Which brings up the question of fetus-person citizenship. We can answer that one. In the US, one of the ways we define persons is by whether or not they are US citizens. We grant citizenship in three ways:
1) By birth to a parent who is a US citizen,
2) by birth on US soil, or
3) by naturalization.
A fetus-person, not having been born, would be ineligible for methods one and two, and thus not inherently a citizen.

This has some interesting implications. Every pregnant woman in a personhood-state would be harboring an illegal alien and subject to prosecution. To avoid this without amending the US Constitution, all those fetuses would have to be naturalized, a process they could, arguably, be eligible for as immediate relatives of US citizens. This process is, of course, the responsibility of US Citizenship and Immigration Services, a federal agency. In 2010, around 675,000 applications for naturalization were processed, but it jumps around a lot - the highest number in the last decade was over a million in 2008. There are about six million pregnancies in the US each year, with just under two million of those ending in miscarriages. Even leaving out the miscarriages, that would, at the very least, quintuple the workload for naturalization services, requiring a significant expansion in the workforce. That being the federal workforce, you understand. Not to mention the trouble the states would have dealing with what to do with their growing illegal-fetus-aliens during the six months it takes USCIS to process each of these requests.

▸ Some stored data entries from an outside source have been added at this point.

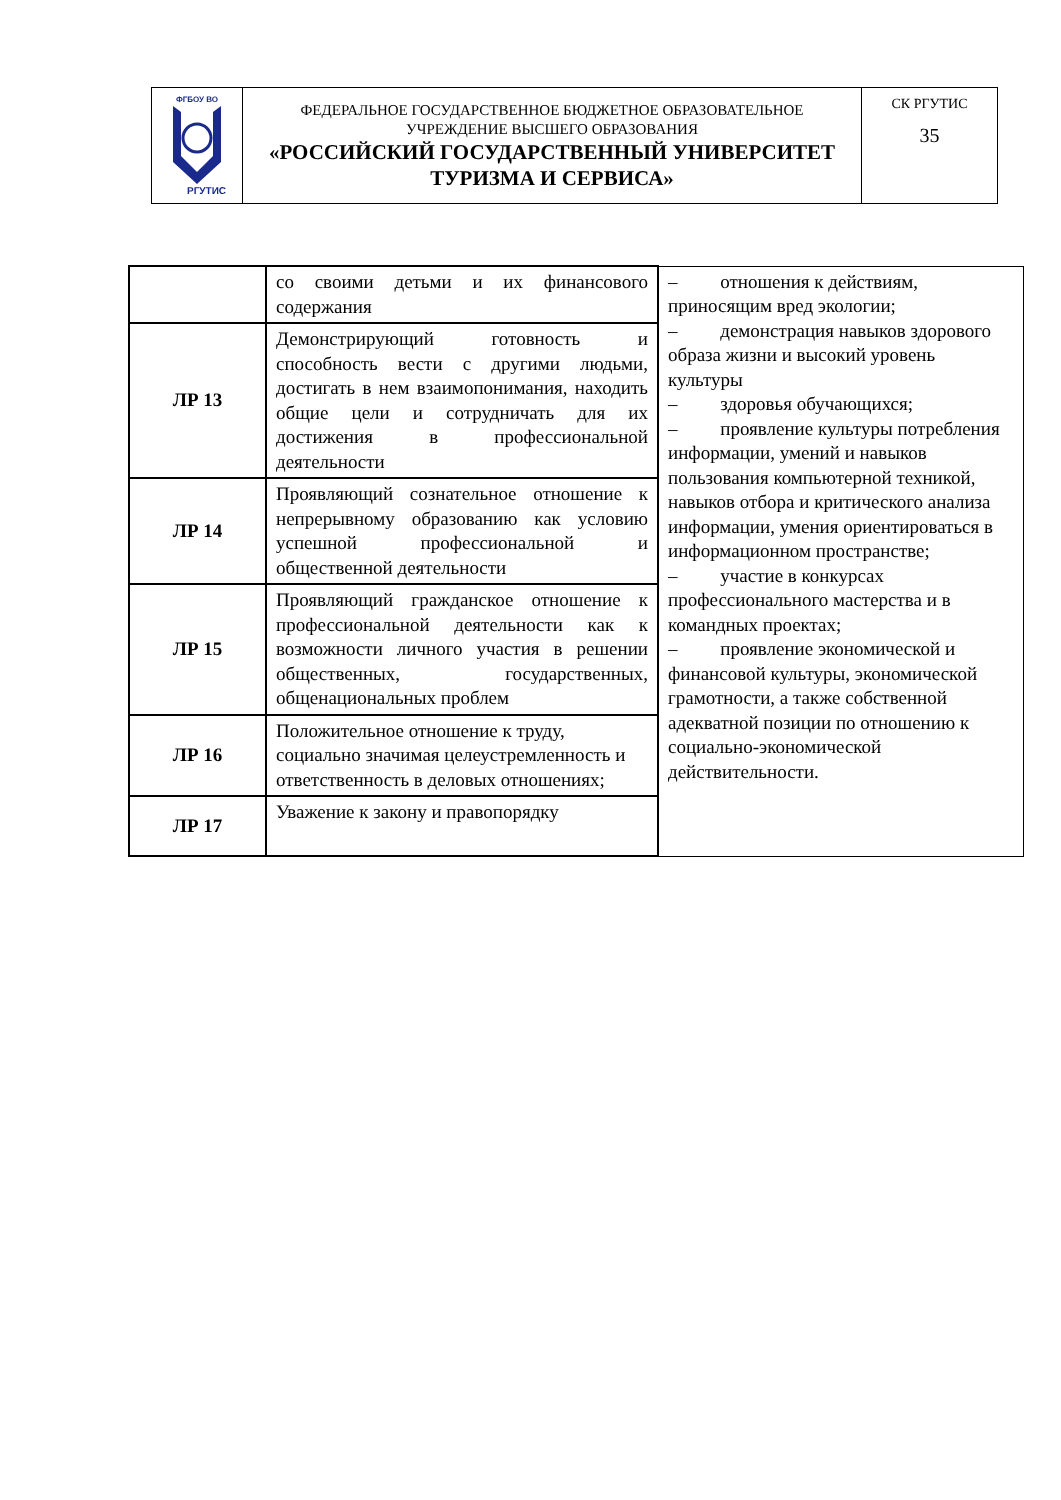| ФГБОУ ВО РГУТИС | ФЕДЕРАЛЬНОЕ ГОСУДАРСТВЕННОЕ БЮДЖЕТНОЕ ОБРАЗОВАТЕЛЬНОЕ УЧРЕЖДЕНИЕ ВЫСШЕГО ОБРАЗОВАНИЯ «РОССИЙСКИЙ ГОСУДАРСТВЕННЫЙ УНИВЕРСИТЕТ ТУРИЗМА И СЕРВИСА» | СК РГУТИС 35 |
| | со своими детьми и их финансового содержания | – отношения к действиям, приносящим вред экологии; – демонстрация навыков здорового образа жизни и высокий уровень культуры – здоровья обучающихся; – проявление культуры потребления информации, умений и навыков пользования компьютерной техникой, навыков отбора и критического анализа информации, умения ориентироваться в информационном пространстве; – участие в конкурсах профессионального мастерства и в командных проектах; – проявление экономической и финансовой культуры, экономической грамотности, а также собственной адекватной позиции по отношению к социально-экономической действительности. |
| ЛР 13 | Демонстрирующий готовность и способность вести с другими людьми, достигать в нем взаимопонимания, находить общие цели и сотрудничать для их достижения в профессиональной деятельности | |
| ЛР 14 | Проявляющий сознательное отношение к непрерывному образованию как условию успешной профессиональной и общественной деятельности | |
| ЛР 15 | Проявляющий гражданское отношение к профессиональной деятельности как к возможности личного участия в решении общественных, государственных, общенациональных проблем | |
| ЛР 16 | Положительное отношение к труду, социально значимая целеустремленность и ответственность в деловых отношениях; | |
| ЛР 17 | Уважение к закону и правопорядку | |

Far more likely is that the federal government would decide that USCIS will not accept naturalization requests for pre-born future-citizens. In that case, personhood-states would simply have to revise their immigration laws to accommodate large populations of temporary, illegal-fetus-aliens by defining them as some other category, like 'future citizens'. But, any fetus that can reasonably expect to be born on US soil is a future citizen. It would be very tricky to write that definition in a way that did not automatically grant temporary immunity from deportation for all pregnant women.